Python subprocess Popen.communicate() equivalent to Popen.stdout.read()?

Very specific question (I hope): What are the differences between the following three codes?
(I expect it to be only that the first does not wait for the child process to be finished, while the second and third ones do. But I need to be sure this is the only difference...)
I also welcome other remarks/suggestions (though I'm already well aware of the shell=True dangers and cross-platform limitations)
Note that I already read Python subprocess interaction, why does my process work with Popen.communicate, but not Popen.stdout.read()? and that I do not want/need to interact with the program after.
Also note that I already read Alternatives to Python Popen.communicate() memory limitations? but that I didn't really get it...
Finally, note that I am aware that somewhere there is a risk of deadlock when one buffer is filled with one output using one method, but I got lost while looking for clear explanations on the Internet...
First code:
from subprocess import Popen, PIPE
def exe_f(command='ls -l', shell=True):
"""Function to execute a command and return stuff"""
process = Popen(command, shell=shell, stdout=PIPE, stderr=PIPE)
stdout = process.stdout.read()
stderr = process.stderr.read()
return process, stderr, stdout
Second code:
from subprocess import Popen, PIPE
from subprocess import communicate
def exe_f(command='ls -l', shell=True):
"""Function to execute a command and return stuff"""

**Records for the exercise:**
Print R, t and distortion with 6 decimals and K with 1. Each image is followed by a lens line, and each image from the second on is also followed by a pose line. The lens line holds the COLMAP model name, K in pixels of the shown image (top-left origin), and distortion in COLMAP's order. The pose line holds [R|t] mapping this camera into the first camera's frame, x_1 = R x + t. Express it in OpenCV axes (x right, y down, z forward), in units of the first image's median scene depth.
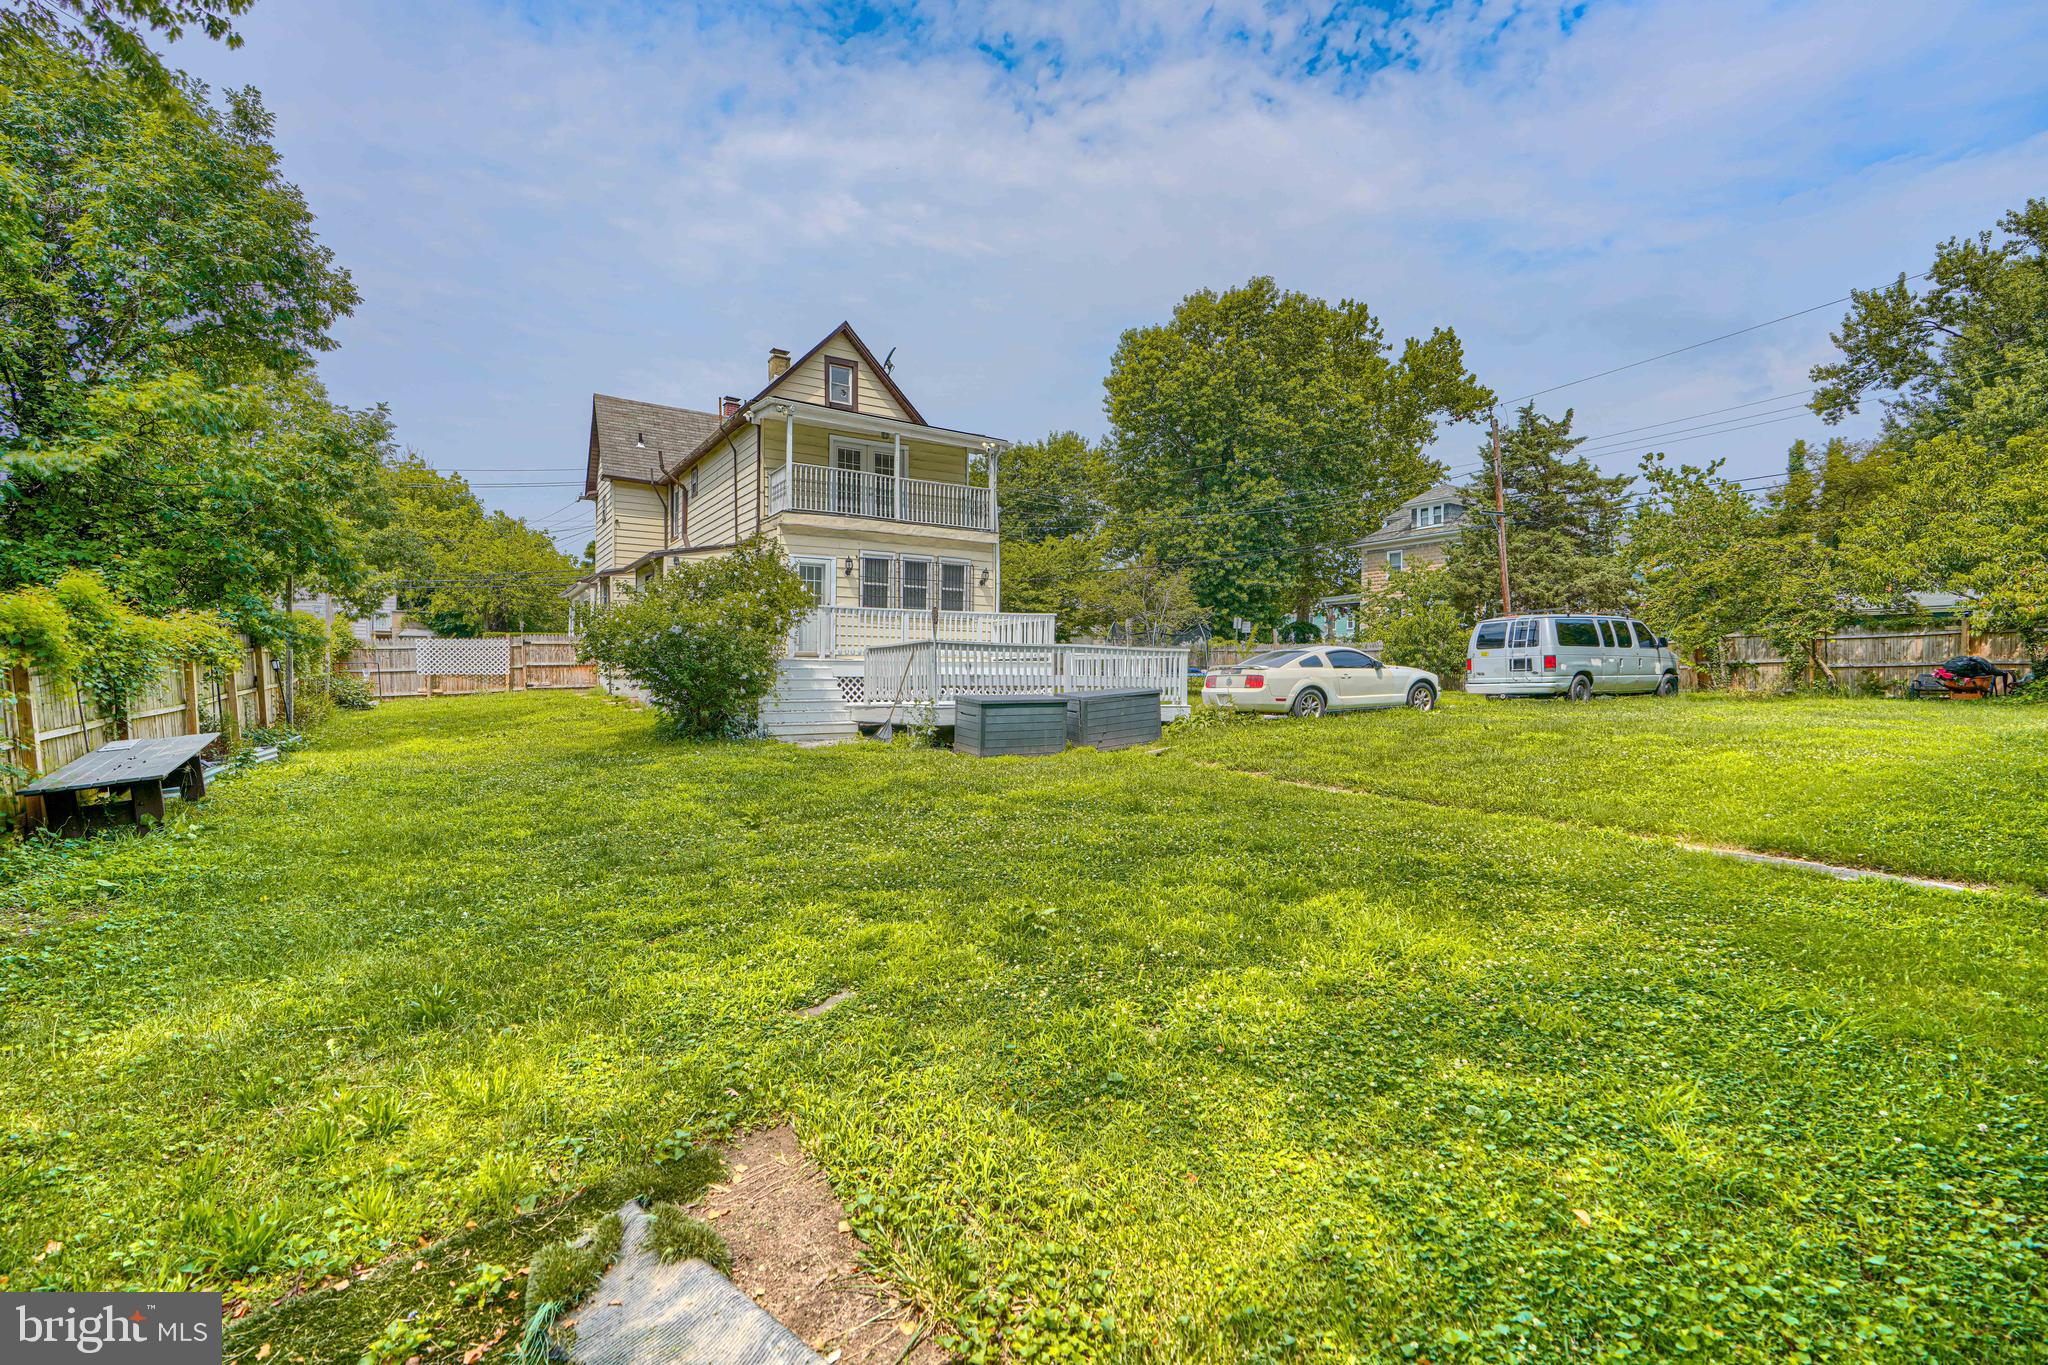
lens RADIAL K [[977.3, 0, 1040.5], [0, 977.3, 715.3], [0, 0, 1]] dist [0.000809, -0.000552]
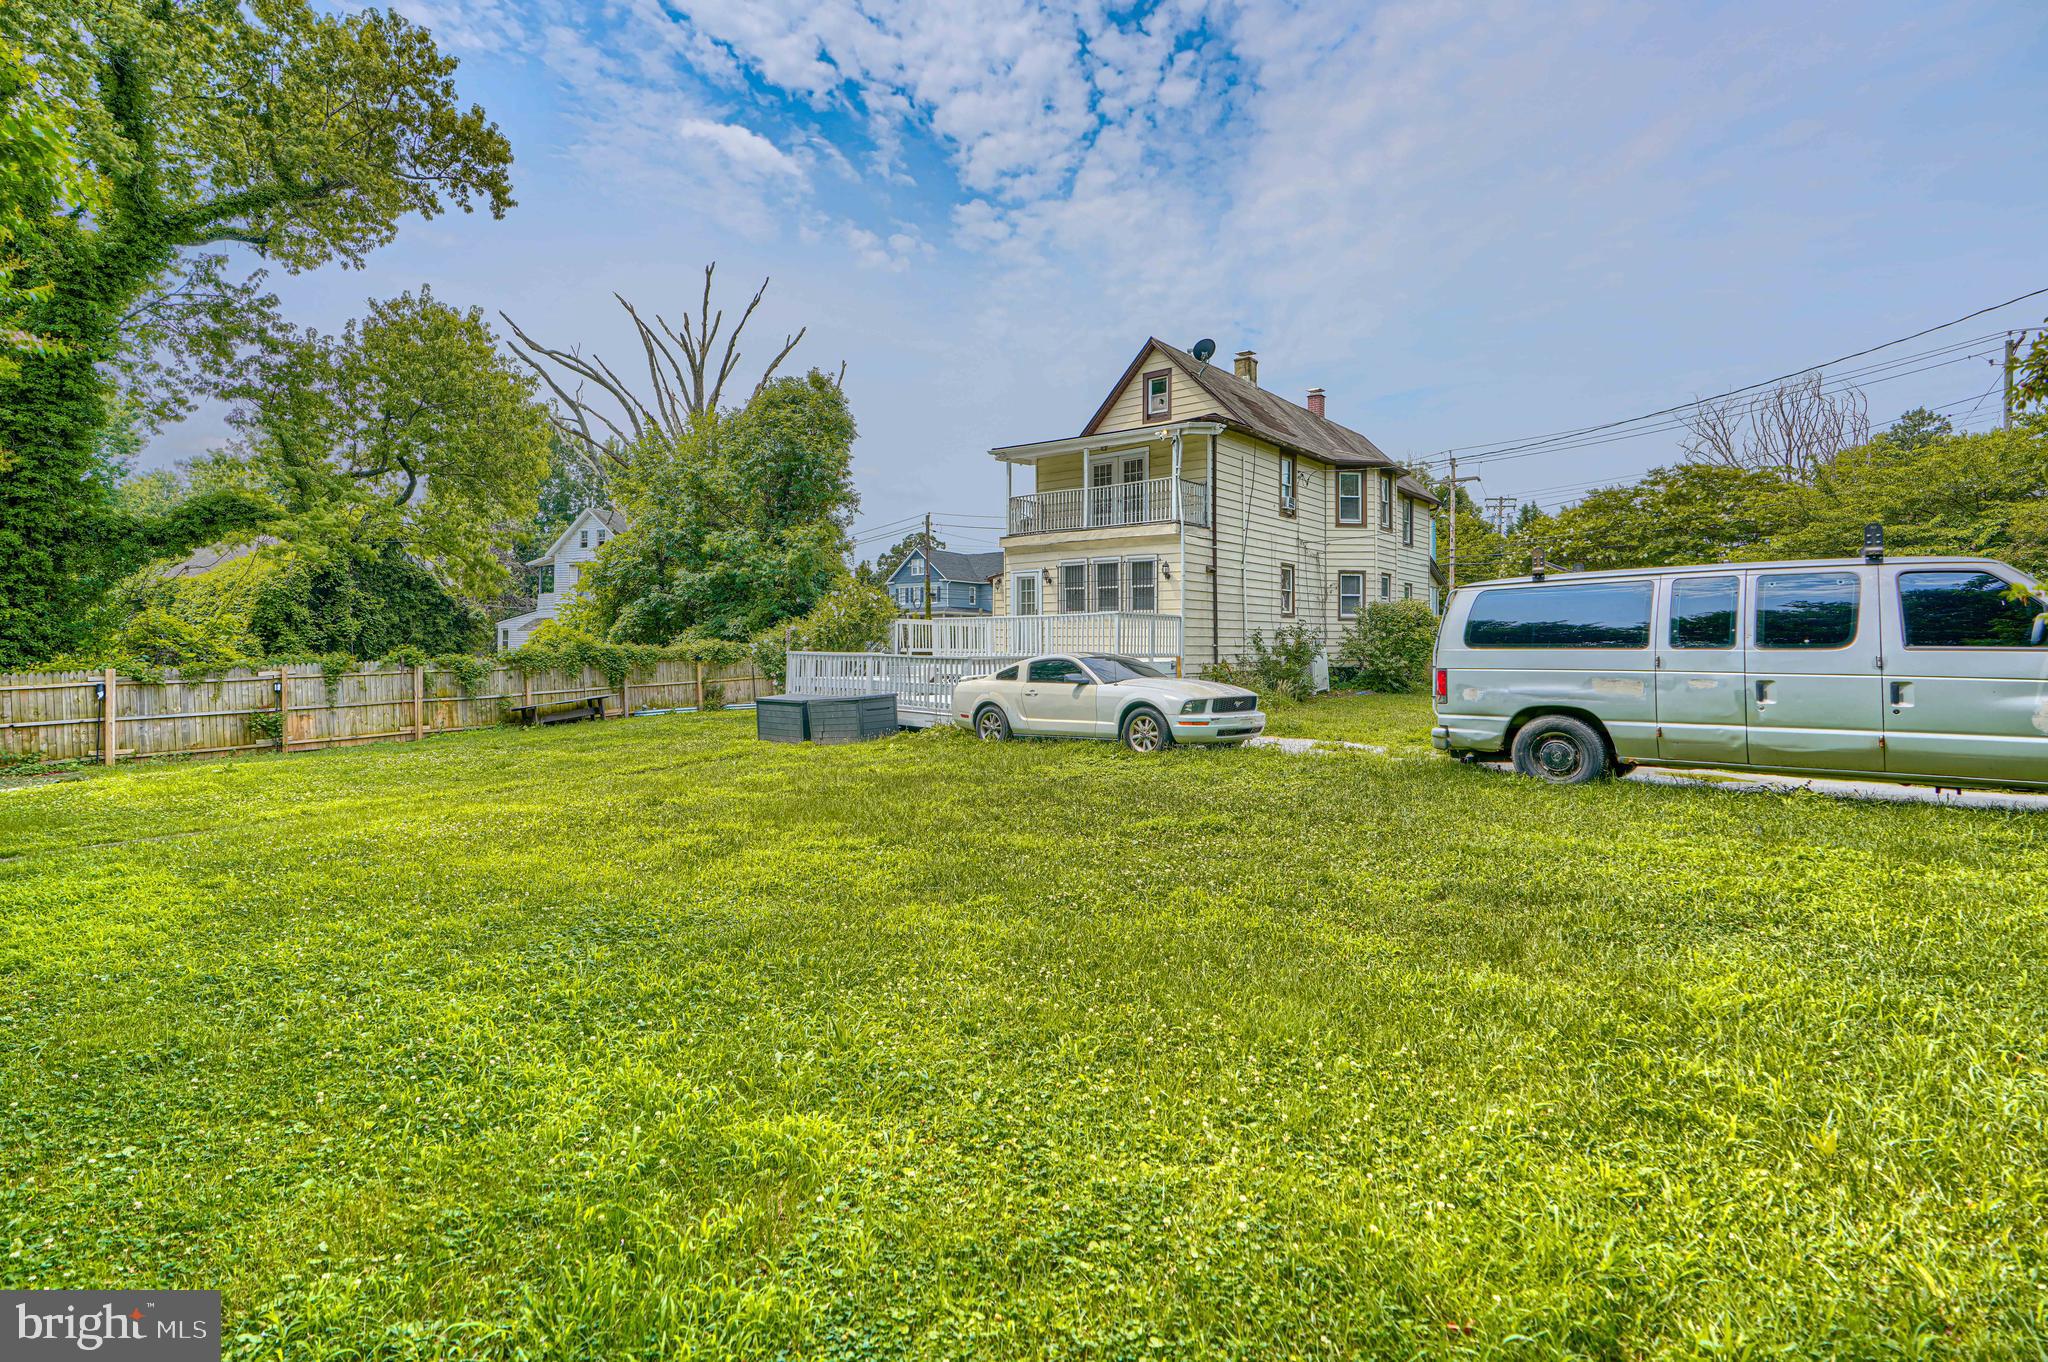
lens RADIAL K [[916.6, 0, 1016.6], [0, 916.6, 686.7], [0, 0, 1]] dist [-0.000056, -0.000348]
pose [[0.284887, 0.037446, -0.957829, 0.723360], [-0.040207, 0.998824, 0.027090, -0.046081], [0.957717, 0.030794, 0.286058, 0.591178]]
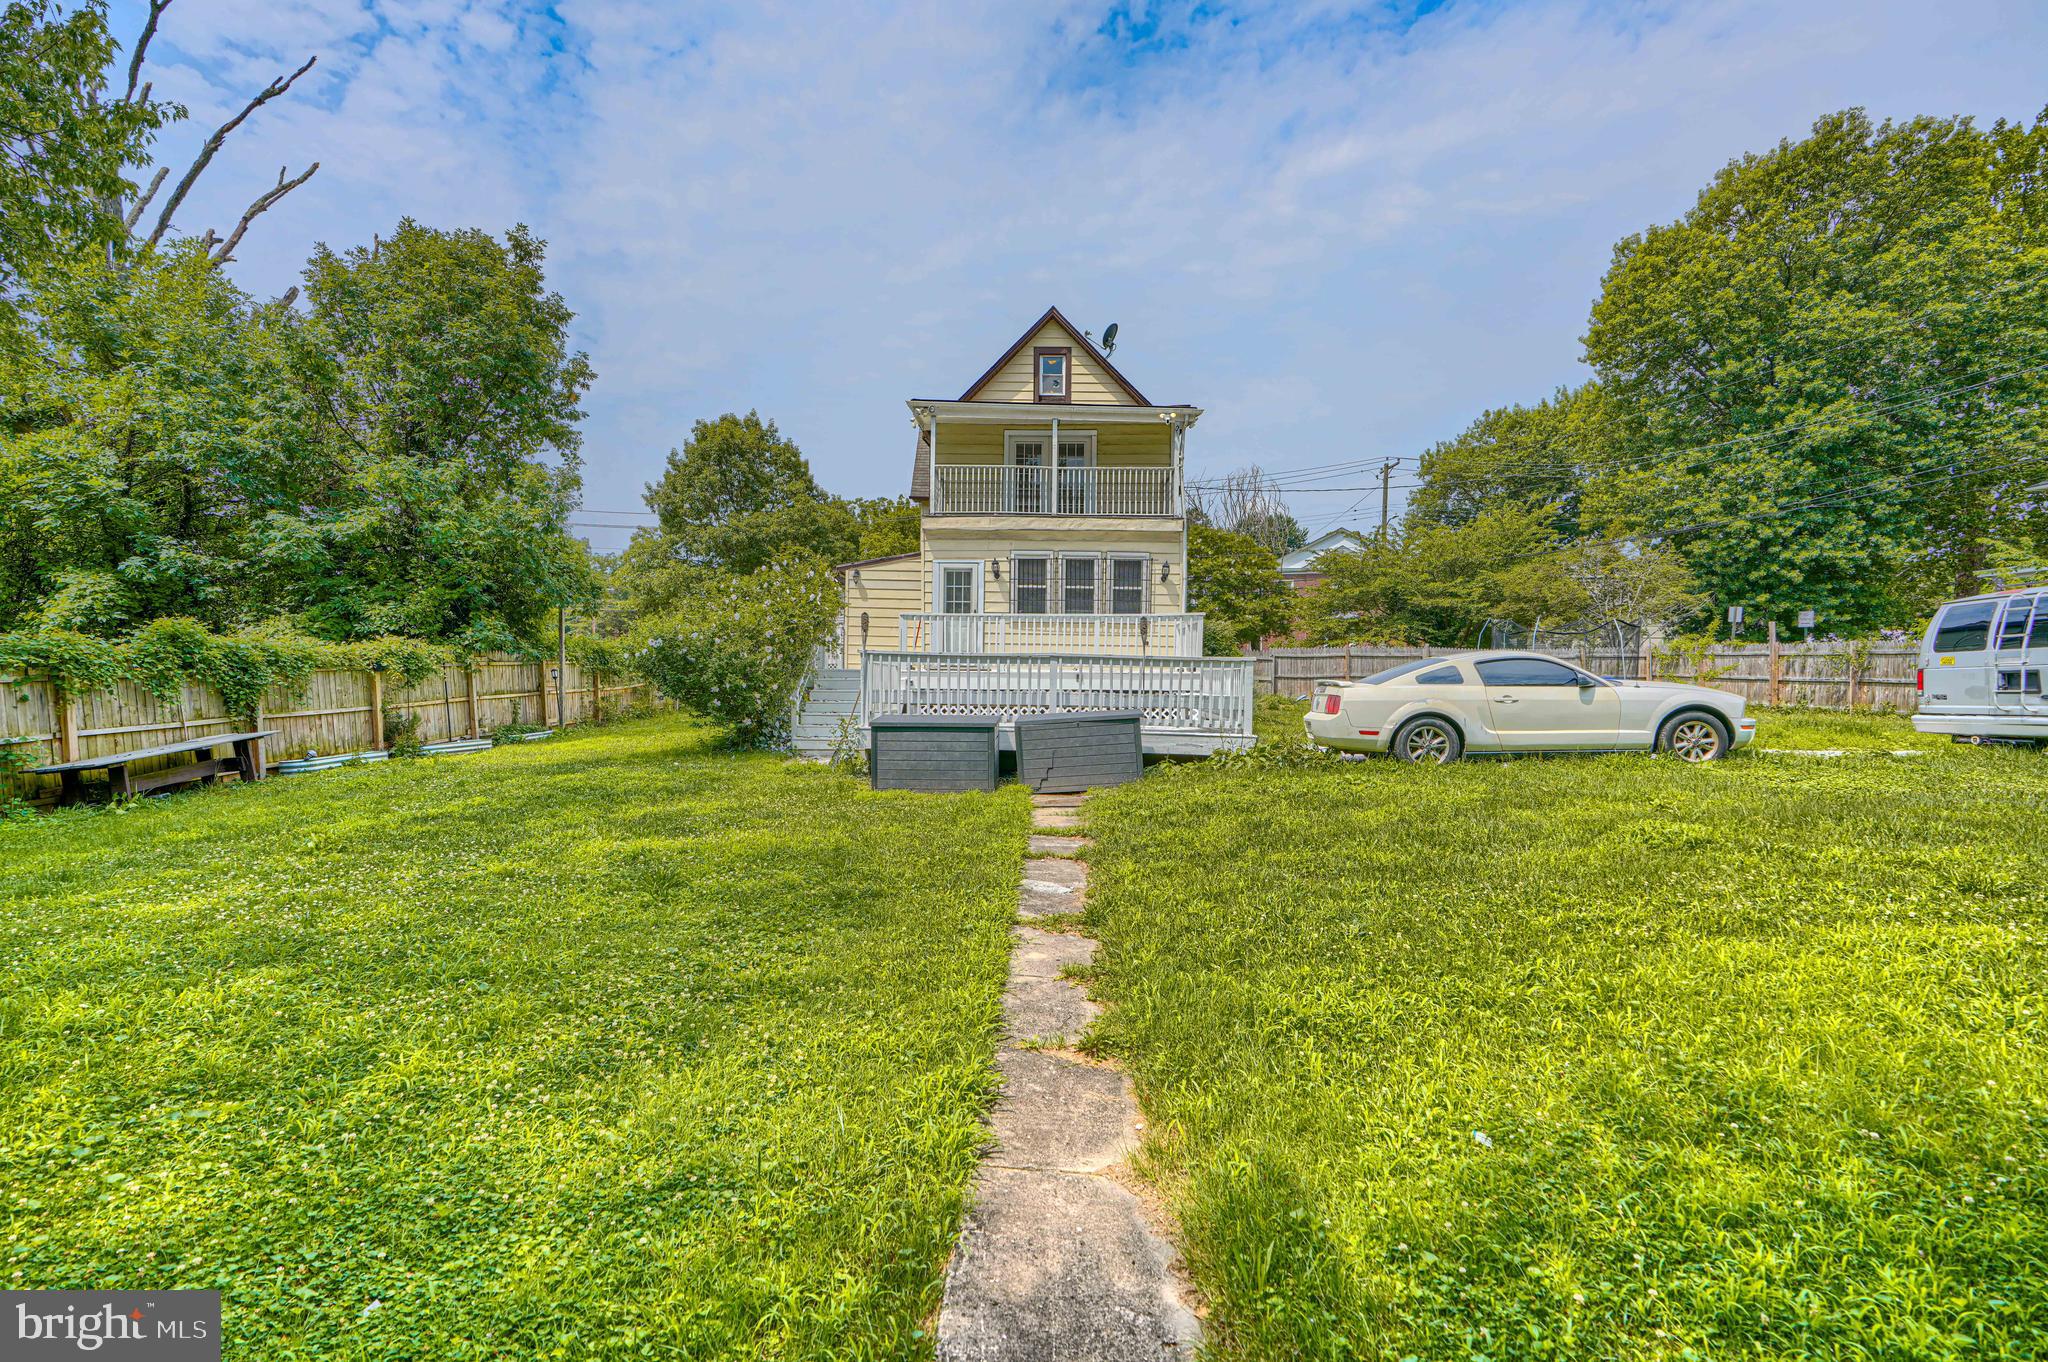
lens RADIAL K [[944.9, 0, 1020.5], [0, 944.9, 704.9], [0, 0, 1]] dist [0.003731, -0.000688]
pose [[0.815774, 0.021226, -0.577981, 0.303450], [-0.029273, 0.999561, -0.004608, -0.018399], [0.577630, 0.020679, 0.816037, 0.254154]]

**Questions:**
A. List the keyword arguments passed to Popen in the first code of the Python subprocess question.
B. Reproduce the entries annotated with camera intrinsics, distortion and poses, substituting "calibration line" for "lens line" and keeping everything else unchanged, and leave out the pictures.

**Solutions in order:**
A. shell, stdout, stderr

B.
Print R, t and distortion with 6 decimals and K with 1. Each image is followed by a calibration line, and each image from the second on is also followed by a pose line. The calibration line holds the COLMAP model name, K in pixels of the shown image (top-left origin), and distortion in COLMAP's order. The pose line holds [R|t] mapping this camera into the first camera's frame, x_1 = R x + t. Express it in OpenCV axes (x right, y down, z forward), in units of the first image's median scene depth.
lens RADIAL K [[977.3, 0, 1040.5], [0, 977.3, 715.3], [0, 0, 1]] dist [0.000809, -0.000552]
lens RADIAL K [[916.6, 0, 1016.6], [0, 916.6, 686.7], [0, 0, 1]] dist [-0.000056, -0.000348]
pose [[0.284887, 0.037446, -0.957829, 0.723360], [-0.040207, 0.998824, 0.027090, -0.046081], [0.957717, 0.030794, 0.286058, 0.591178]]
lens RADIAL K [[944.9, 0, 1020.5], [0, 944.9, 704.9], [0, 0, 1]] dist [0.003731, -0.000688]
pose [[0.815774, 0.021226, -0.577981, 0.303450], [-0.029273, 0.999561, -0.004608, -0.018399], [0.577630, 0.020679, 0.816037, 0.254154]]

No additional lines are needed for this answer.